LISTA DE TAREAS:
(A) Responde con el texto sobre Chew Jetty:
(i) ¿En qué país se encuentra George Town?
(ii) ¿Qué venden ahora quienes antes eran pescadores?
(iii) ¿Qué negocio dirige Lee Kah Lei?
(B) ¿Puedes imprimir sin cambios todo lo que va desde "Chew Jetty, un" hasta "caída del sol." en el texto sobre Chew Jetty?
(C) ¿Puedes seguir escribiendo el texto sobre el turismo en Chew Jetty a partir de su última frase?

TEXTO:
↓↓↓

George Town (Malasia) —

Chew Jetty, un enclave de pescadores de George Town, en Malasia, atrae a una inmensa cantidad de turistas. Las casas históricas ahora son tenderetes comerciales en los que cuelgan letreros de neón; los que una vez fueron pescadores ahora venden camisetas, imanes y postales. Los autobuses abarrotados llevan y traen gente desde muy temprano hasta la caída del sol.

Este intrusismo diario tiene un alto coste: los turistas se asoman por las ventanas, hay letreros de 'no hacer fotos' por todas partes, y los autóctonos se esfuman cada vez que se topan con una cara extraña. “Me gustaría recordarle a la gente que no somos monos y que esto no es un zoo”, dice Lee Kah Lei, que dirige una tiendecita de regalos en la puerta de su casa de Chew Jetty.

↑↑↑

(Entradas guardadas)
↓↓↓

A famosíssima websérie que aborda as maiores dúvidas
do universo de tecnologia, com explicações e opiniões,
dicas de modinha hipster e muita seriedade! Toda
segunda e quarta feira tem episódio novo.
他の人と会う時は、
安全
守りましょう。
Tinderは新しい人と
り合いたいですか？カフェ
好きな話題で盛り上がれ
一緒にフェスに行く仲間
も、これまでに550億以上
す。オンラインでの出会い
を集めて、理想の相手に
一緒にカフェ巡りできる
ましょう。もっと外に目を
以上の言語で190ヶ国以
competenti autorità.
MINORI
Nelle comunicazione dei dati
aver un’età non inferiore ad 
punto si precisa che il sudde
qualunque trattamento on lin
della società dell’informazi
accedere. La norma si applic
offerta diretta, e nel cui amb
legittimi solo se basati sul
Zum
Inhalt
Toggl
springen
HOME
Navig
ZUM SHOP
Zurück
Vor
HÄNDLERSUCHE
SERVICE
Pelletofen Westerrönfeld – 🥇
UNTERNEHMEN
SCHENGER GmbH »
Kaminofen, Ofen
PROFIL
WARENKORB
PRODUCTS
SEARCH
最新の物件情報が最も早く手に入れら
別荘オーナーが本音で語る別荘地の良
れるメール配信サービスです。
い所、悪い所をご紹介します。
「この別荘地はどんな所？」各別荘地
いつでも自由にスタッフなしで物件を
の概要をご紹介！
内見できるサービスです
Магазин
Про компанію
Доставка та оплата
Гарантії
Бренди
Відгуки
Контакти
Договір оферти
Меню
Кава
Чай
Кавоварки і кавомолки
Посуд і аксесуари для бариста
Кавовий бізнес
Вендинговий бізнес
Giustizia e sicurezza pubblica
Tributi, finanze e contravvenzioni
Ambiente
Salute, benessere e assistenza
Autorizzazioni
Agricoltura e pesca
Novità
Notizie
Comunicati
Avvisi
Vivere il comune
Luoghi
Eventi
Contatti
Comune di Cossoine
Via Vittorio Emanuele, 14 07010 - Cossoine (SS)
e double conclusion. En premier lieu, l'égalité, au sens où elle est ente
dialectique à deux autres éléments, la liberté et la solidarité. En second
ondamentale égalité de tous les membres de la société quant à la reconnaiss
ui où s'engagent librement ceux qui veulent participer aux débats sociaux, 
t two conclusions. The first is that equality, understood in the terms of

↑↑↑

RESPUESTAS NUMERADAS:
(A)
(i) En Malasia.
(ii) Camisetas, imanes y postales.
(iii) Una tiendecita de regalos en la puerta de su casa de Chew Jetty.

(B)
Chew Jetty, un enclave de pescadores de George Town, en Malasia, atrae a una inmensa cantidad de turistas. Las casas históricas ahora son tenderetes comerciales en los que cuelgan letreros de neón; los que una vez fueron pescadores ahora venden camisetas, imanes y postales. Los autobuses abarrotados llevan y traen gente desde muy temprano hasta la caída del sol.

(C)
Aunque Kah Lei es consciente de que “cuanta más gente venga, más venden los tenderos”, le gustaría que los turistas que pasean con su cámara en mano fuesen más respetuosos con su privacidad –y especialmente que no se colasen en su casa sin ser invitados.

Una vez, el “clan de los muelles” a las afueras de George Town en la isla de Penang, fue una bulliciosa zona de negocios frente al mar. Un conjunto de casas y cobertizos destartalados, que se extienden a lo largo de una hilera de pilares de madera y de los que pende en cada uno el nombre del pueblo chino al que pertenecen, son el último bastión de los antiguos asentamientos chinos en Malasia.

Los siete muelles que siguen en pie sobrevivieron a las dos guerras mundiales y a la ocupación japonesa pero, según fueron pasando las décadas, los embarcaderos se fueron deteriorando. Y cuando la gran amenaza de las gigantes constructoras se les echaba encima, los propietarios de los muelles solo encontraron un lugar al que acudir: su última baza fue pedir ayuda a la Unesco.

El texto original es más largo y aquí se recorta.